Maybe dip your fabric of choice in water and try a few rolls. You might also want to put some miles on first with a piece between your flesh and foam. I’d be concerned about skin irritation if the fabric is too coarse. Contact cement is fine if you decide to make your covering permanent. I use nylon covered minicell for a heal pad, to keep paddling shoes from tearing it up.

I think I have the right material now
I told my husband I thought a thin wetsuit neoprene with nylon fabric on both sides would solve my problem. A little while later he dug around in a closet and waved a piece of thin (probably 1mm), matt-nylon faced neoprene at me.

I think this’ll do. I’ll cut and glue it tomorrow, then paddle the boat again on Wednesday. The foam bulkhead blocks and footrests are sized right and glued in, the excess bungie on the Snapdragon backband trimmed and sealed, the skeg cable tube pass-throughs Aquasealed, and the glass sharpies inside the boat have been sanded away. Saturday’s rolling and sculling practice left the front and rear hatches completely dry, and the day hatch with a couple drops in it–possibly from opening and closing it a couple times to insert and remove stuff. If it still gets water in it, I have a little more testing and Aquasealing to do.
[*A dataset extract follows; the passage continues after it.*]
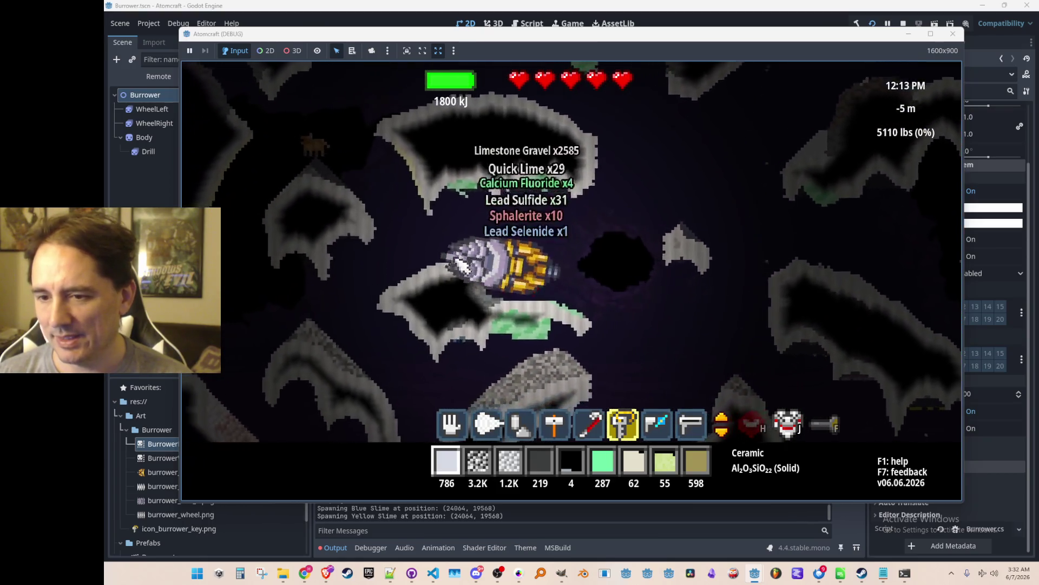
pyautogui.press('a')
Later, the real test: paddling it loaded. I get the feeling I barely sink this boat in the water, but so far at least it is behaving well (unloaded) with winds of 15 to 20 mph.

Wear long pants?
Like synthetic/nylon paddling pants, that kind of thing? Still not too hot, but I found they do provide grip.

I aqree - the first time I tried a roll with bare skin against the minicell in my Explo LV on a stinking hot day we barely made it up because I was sliding around so much.

Voltaire has it right
I also use the neoprene (1/8") material from the Kayakoufitting website. Works very nicely.

Be careful what you wish for …
My Aquarius surf kayak is custom fit to be a very tight fit. The cockpit has a small opening closer to an ocean style cockpit. When I use a surfing wet suit with knee pad protectors made from neoprene/nylon they grip the minicell very, very, well. It is almost impossible to get loose in moving water when the boat is being thrashed around.